He was shocked to learn that the profitability of his new products in the last year had varied from 1 percent to as high as 39 percent. He asked me which ones earned 39 percent. When I told him, he laughed.

I asked what was funny. He said that those were easier to do than the less profitable ones, but he had been afraid to do too much in that area. From then on, he refocused in the high profit new product area and grew earnings faster than the business had ever done before.

It was a nice ending to the story. let's look at an example to see how to think about what to add.

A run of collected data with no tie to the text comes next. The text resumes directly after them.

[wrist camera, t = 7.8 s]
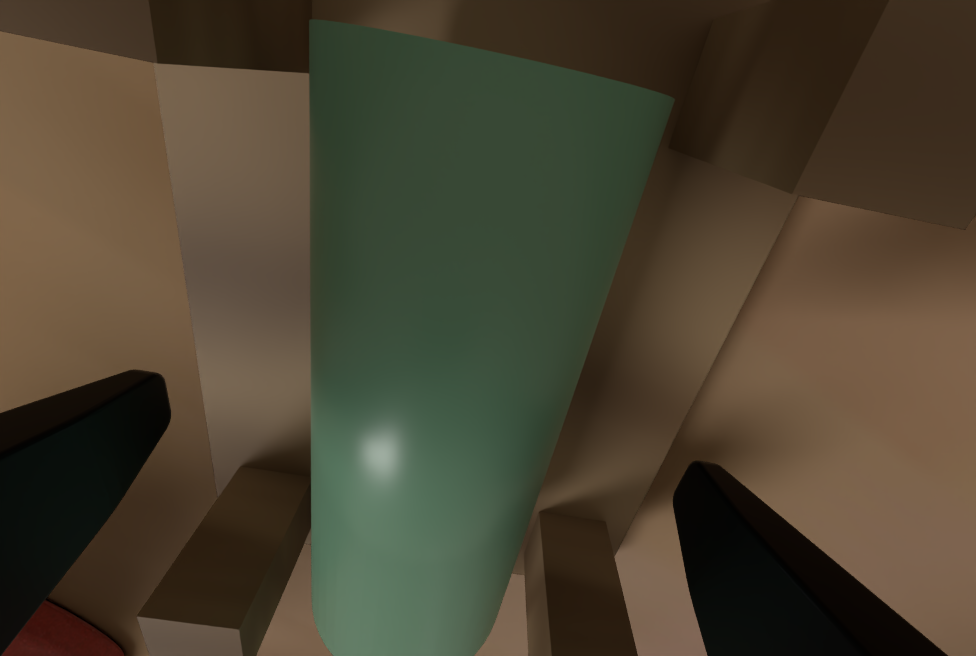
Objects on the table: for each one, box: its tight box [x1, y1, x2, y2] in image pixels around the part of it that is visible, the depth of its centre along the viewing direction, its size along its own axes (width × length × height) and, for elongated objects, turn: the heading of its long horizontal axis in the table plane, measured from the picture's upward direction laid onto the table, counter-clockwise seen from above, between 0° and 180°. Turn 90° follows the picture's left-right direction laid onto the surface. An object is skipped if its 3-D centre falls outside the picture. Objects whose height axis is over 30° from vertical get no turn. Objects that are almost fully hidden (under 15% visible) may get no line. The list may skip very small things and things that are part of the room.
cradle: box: [0, 0, 976, 656], centre depth 9 cm, size 16×12×5 cm
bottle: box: [309, 19, 675, 656], centre depth 10 cm, size 17×4×4 cm, turn 169°
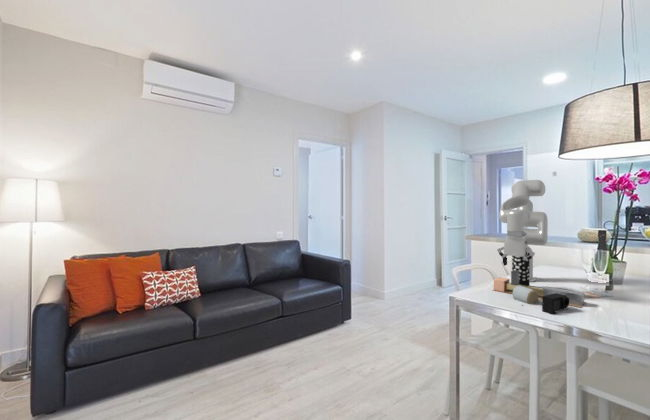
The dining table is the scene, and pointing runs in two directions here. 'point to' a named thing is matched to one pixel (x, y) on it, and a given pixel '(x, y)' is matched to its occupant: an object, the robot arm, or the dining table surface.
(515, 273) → the hammer
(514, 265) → the spotted tube
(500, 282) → the terracotta socket
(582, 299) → the metal sleeve
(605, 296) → the dining table surface
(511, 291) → the walnut board
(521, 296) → the ceramic mug
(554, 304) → the digital camera
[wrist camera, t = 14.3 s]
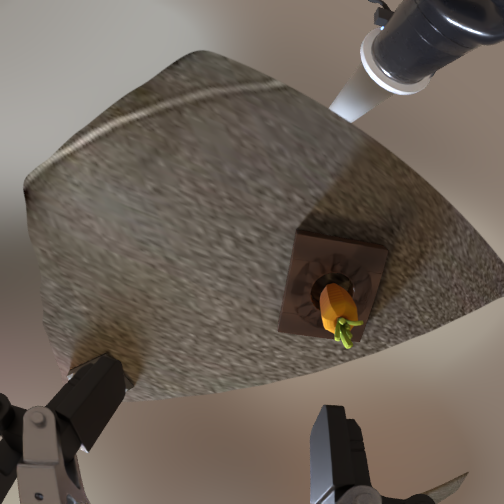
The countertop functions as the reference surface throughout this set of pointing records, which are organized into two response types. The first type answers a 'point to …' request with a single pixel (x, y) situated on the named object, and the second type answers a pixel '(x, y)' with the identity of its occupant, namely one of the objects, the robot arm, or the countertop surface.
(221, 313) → the countertop surface
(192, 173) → the countertop surface
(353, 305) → the carrot
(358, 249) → the socket board
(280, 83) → the countertop surface
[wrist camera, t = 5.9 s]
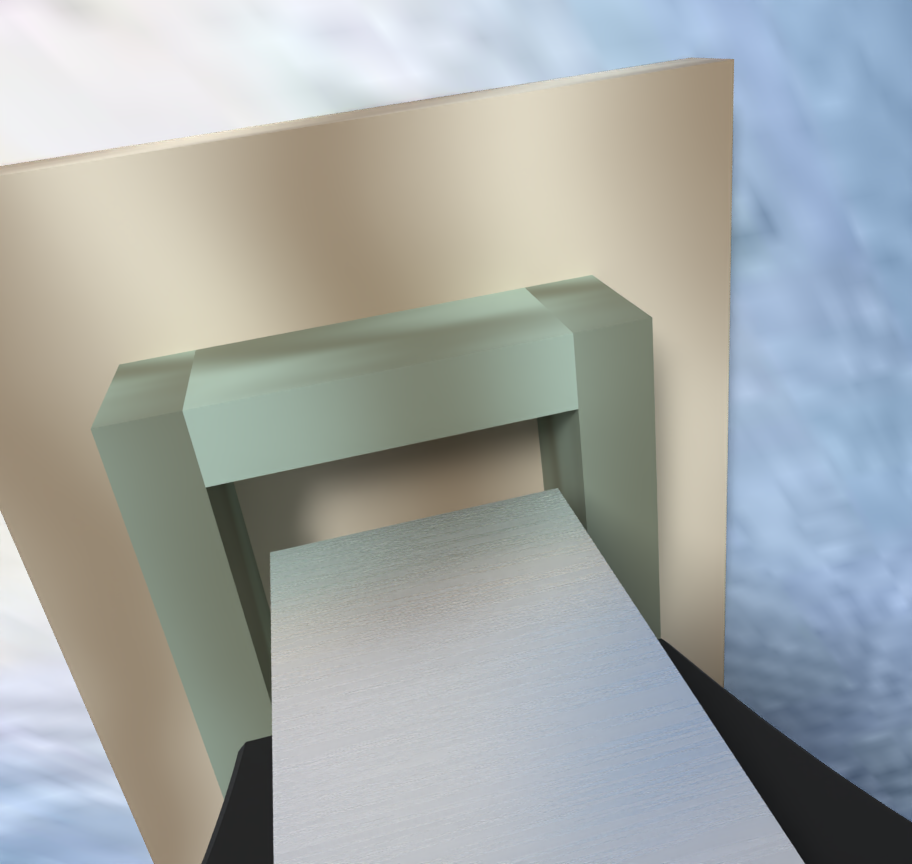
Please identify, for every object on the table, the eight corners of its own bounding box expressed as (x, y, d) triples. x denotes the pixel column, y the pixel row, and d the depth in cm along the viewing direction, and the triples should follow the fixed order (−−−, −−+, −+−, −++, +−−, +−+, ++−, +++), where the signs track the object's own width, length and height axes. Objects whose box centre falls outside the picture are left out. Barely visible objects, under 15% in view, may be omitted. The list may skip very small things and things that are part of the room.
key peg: (329, 766, 13) (390, 1438, 7) (270, 552, 11) (277, 1195, 5) (577, 702, 13) (846, 1273, 7) (557, 488, 12) (892, 997, 5)
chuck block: (226, 966, 22) (220, 1145, 18) (-95, 181, 13) (-230, 233, 9) (694, 833, 23) (771, 975, 20) (691, 57, 15) (827, 62, 11)
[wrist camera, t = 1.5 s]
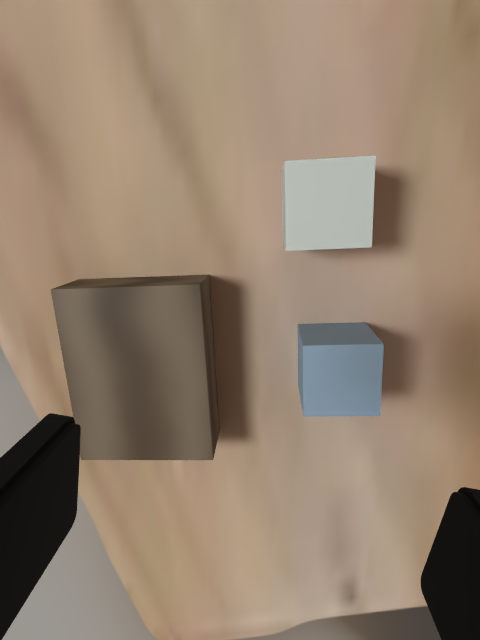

A young married couple, Mr. William and Ms. Dorothy Hustead, bought a small store in a tiny town near the South Dakota Badlands. From 1931 to 1936, they struggled through the Depression serving the town's 326 impoverished residents.

One day in 1936, Ms. Hustead, bothered by the sound of cars on the nearby highway heading for Mount Rushmore, persuaded her husband to expand their business to serve these travelers. Mr. Hustead put up signs on the highway to draw visitors to their store, making a unique appeal. The signs said, "Free Ice Water . . . Wall Drug." In those days before automobile air conditioning was common, that offer was a powerful appeal.

Beginning from this humble expansion of its customer base, Wall Drug now serves more than 20,000 visitors a day during the summer in its Wall, South Dakota, store and many more on its Web site.

Let's return to Wall Drug in the 1930s to explore expanding a for-profit business's scope and concept. People heading for the Black Hills also needed services.

Wall Drug could have checked car radiators to see if they needed more water and could have helped tired travelers make motel reservations, plan side trips to little-known attractions, obtain referrals to South Dakota physicians and dentists, and acquire local towing insurance for their cars.

While the free ice water was welcome to hot, tired travelers, Wall Drug failed to appreciate that such travelers were primarily trying to enjoy a nice vacation and would have welcomed many reasonably priced, vacation-enhancing services. Wall Drug could have offered some of those services for free to the travelers by relying on commissions from motels, attractions, and insurance companies.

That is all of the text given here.